Their speeches were more or less formal, some of the proposals made were very sensible, such as paying attention to particularly endangered languages, textbooks in these languages, and in particular the need to digitise languages with a small number of speakers. At the same time, however, issues relating to the Finno-Ugric peoples with statehood were raised. For example, Igor Barinov, head of national policy in the Russian Federation, said: “The geopolitical changes of the last one and a half years are a special period for our country, the pressure of unfriendly countries on the relations between the peoples of Russia has intensified. We are talking in particular about Estonia and Finland, led by people from across the ocean. After the start of the special military operation, ideas of separatism, extremism, including towards Finno-Ugric peoples, have been actively spread. Emphasis is being placed on violations of civil rights, and constructive citizens are being discredited. The executive authorities must ensure the maximum level of communication with citizens on the ground and keep the situation under special control.”

This year, the Forum was divided into three sections: heritage culture, IT technologies in the cultural and linguistic field, and youth projects.

Separately, there was a debate on cooperation on topical issues of state national policy.

The Forum awarded prizes for the best youth projects, such as the first prize to Bogdan Anfinogenov for his Internet TV channel “Daur TV”. “This is the only TV channel of Finno-Ugric peoples in the Russian Federation that works around the clock and is entirely in the national language,” said Anfinogenov.

The Forum closed with the Youth Festival of National Cultures “We Are Together”, featuring performances by the Udmurt National Theatre’s dance and singing ensemble Aikai, the Mordovian folklore ensemble Merema, the Tatarstan folklore ensemble Agidel, the Skrynya ensemble from Krasnodar, the Ossetian ensemble Ritmy Gor and the academic song and dance ensemble Donbass. There were also various folklore ensembles from villages in the Republic of Mordovia.

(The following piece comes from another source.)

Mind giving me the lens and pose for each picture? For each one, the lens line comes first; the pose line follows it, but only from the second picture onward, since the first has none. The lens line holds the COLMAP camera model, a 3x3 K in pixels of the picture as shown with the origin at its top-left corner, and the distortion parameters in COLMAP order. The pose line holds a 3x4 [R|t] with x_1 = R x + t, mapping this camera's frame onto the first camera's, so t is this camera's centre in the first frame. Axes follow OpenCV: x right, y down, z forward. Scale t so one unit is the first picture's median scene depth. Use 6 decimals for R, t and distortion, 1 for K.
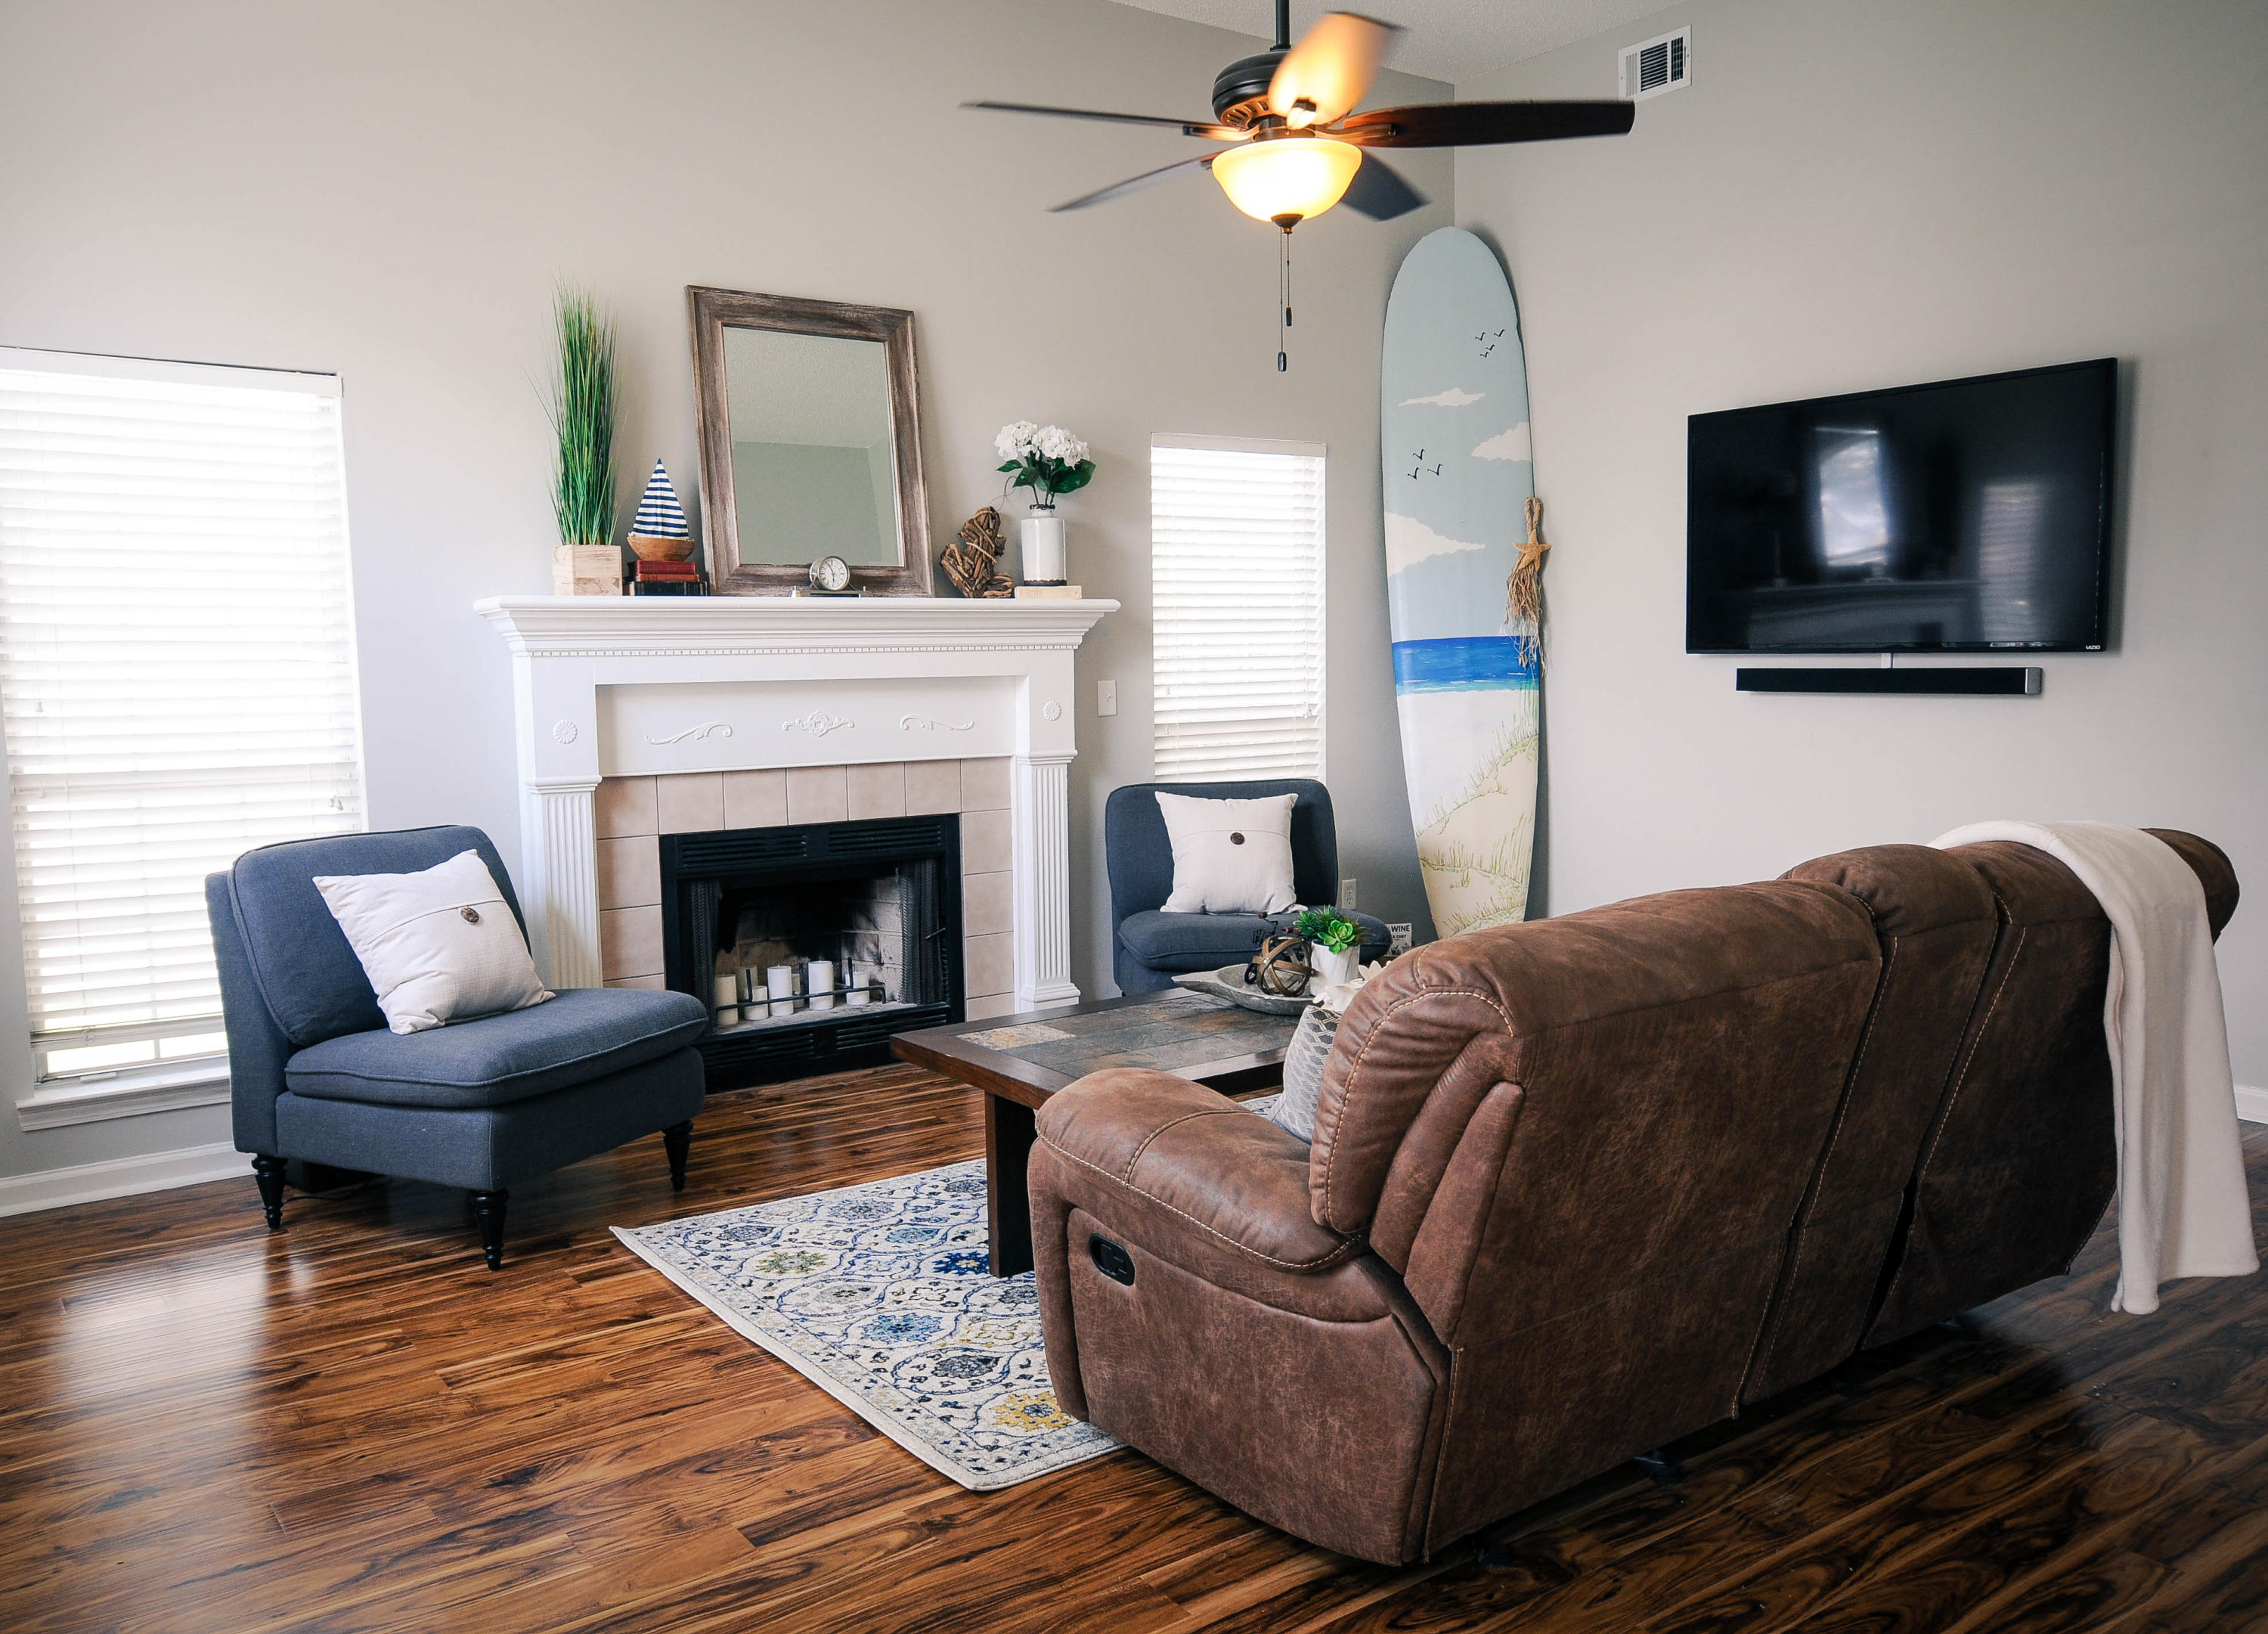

What can we say to sum up? This year’s Forum was a grandiose event, noteworthy even on a Russian scale, and covered by almost all the media. There is a lot of interesting and important talk about Finno-Ugric peoples. At the same time, there is talk of how the Finno-Ugric states that have achieved national independence are evil and are dividing the Finno-Ugric peoples. They have become particularly evil in the last few years.

On the other hand, the nature of the national policy of the Russian Federation, which is geared towards consolidation, is clearly visible. The Donbass, the Ossetians, the Tatars, the city of Krasnodar are all present at the event, which is a major event for the Finno-Ugric peoples. It is clear from Tultayev’s interview, and indeed from elsewhere, that we are no longer talking about nationalities, but about ethnos, ethnic groups, and that is also a sign. The themes of the sections are more or less the same as they were at the First Forum of Finno-Ugric Peoples, but even more concise. Of course, there is no more talk about the problems or rights of Finno-Ugric peoples, the duties and responsibilities of state authority. The Finno-Ugric people, on the other hand, are good, they are fighting for Russia in Ukraine – that is how one can understand Putin’s greeting. Putin does not explain why these peoples, who are almost the smallest in number, have to shed blood and ‘defend’ the Russians (Russian language) in Ukraine – this is obviously not discussed on the forum either.

At the beginning of September, Fenno-Ugria will give a more detailed account of the Forum as a major event for the Finno-Ugric peoples of Russia.